TASK ITEM =>
Print every line below exactly as written, but leave the pictures behind.

INPUT DATA =>

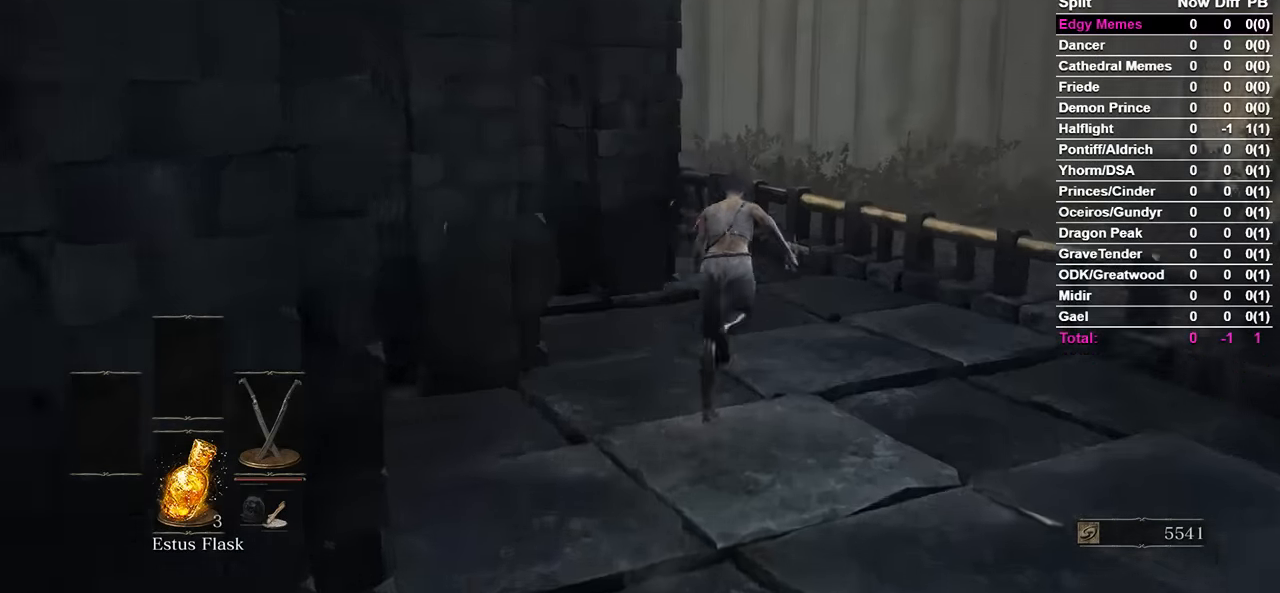
{"buttons": ["B"], "left_stick": "center", "right_stick": "left", "events": [[167, "right_stick", "left"]]}
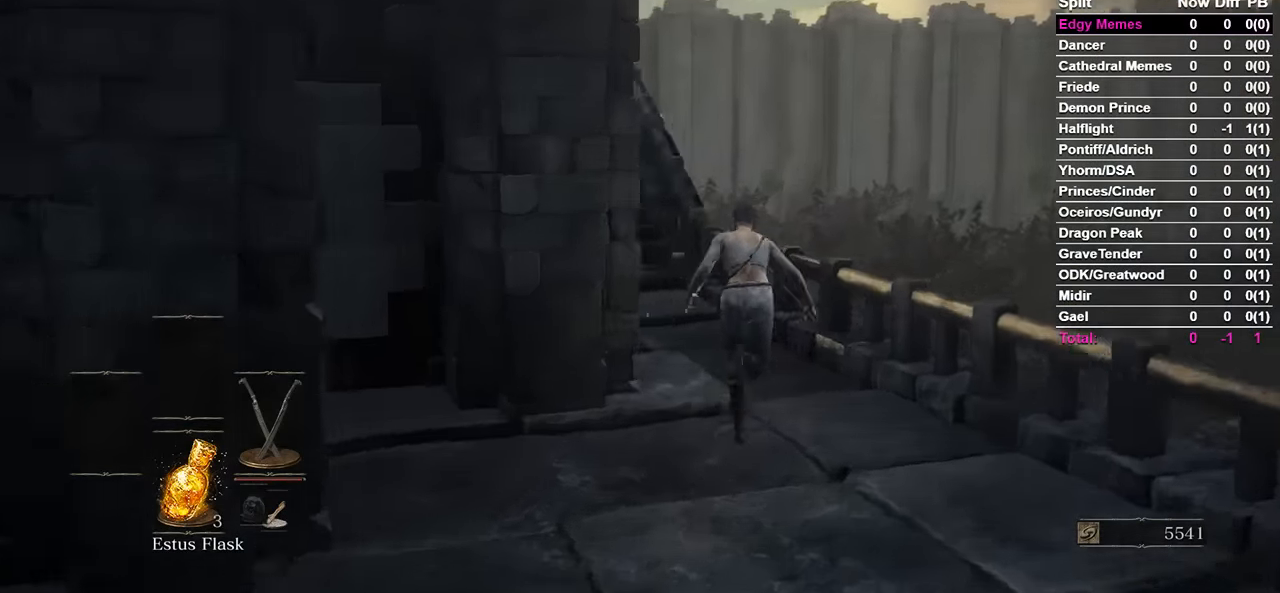
{"buttons": ["B"], "left_stick": "center", "right_stick": "center", "events": [[433, "right_stick", "center"]]}
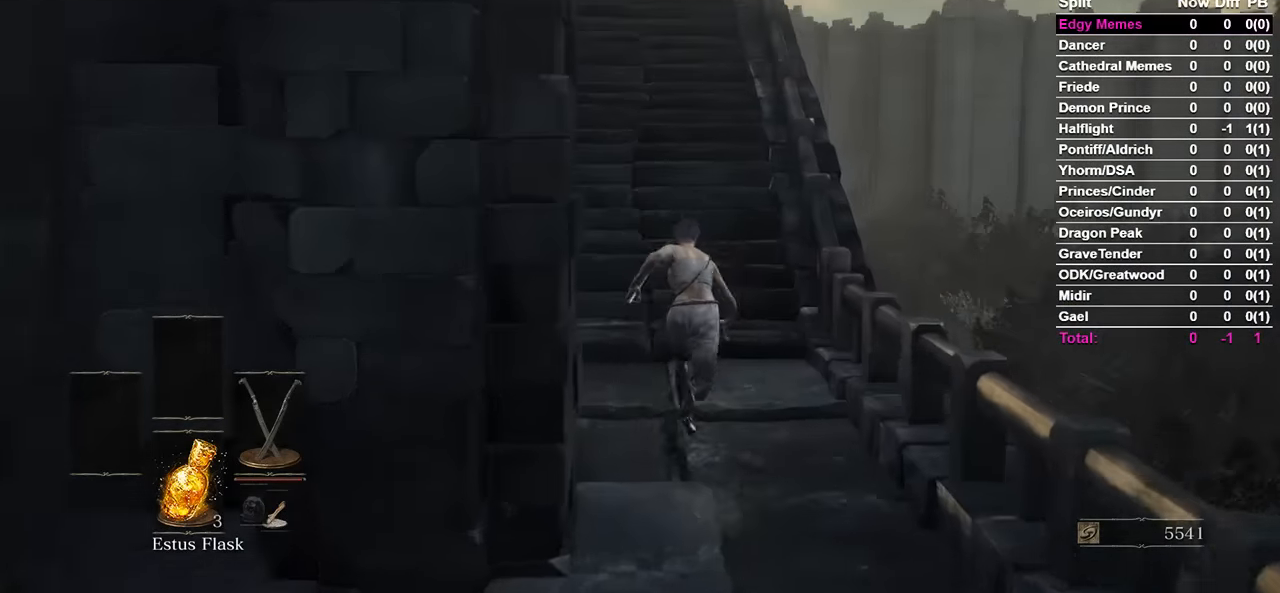
{"buttons": ["B"], "left_stick": "center", "right_stick": "left", "events": [[167, "right_stick", "left"]]}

EXERCISE RESPONSE =>
{"buttons": ["B"], "left_stick": "center", "right_stick": "left", "events": [[167, "right_stick", "left"]]}
{"buttons": ["B"], "left_stick": "center", "right_stick": "center", "events": [[433, "right_stick", "center"]]}
{"buttons": ["B"], "left_stick": "center", "right_stick": "left", "events": [[167, "right_stick", "left"]]}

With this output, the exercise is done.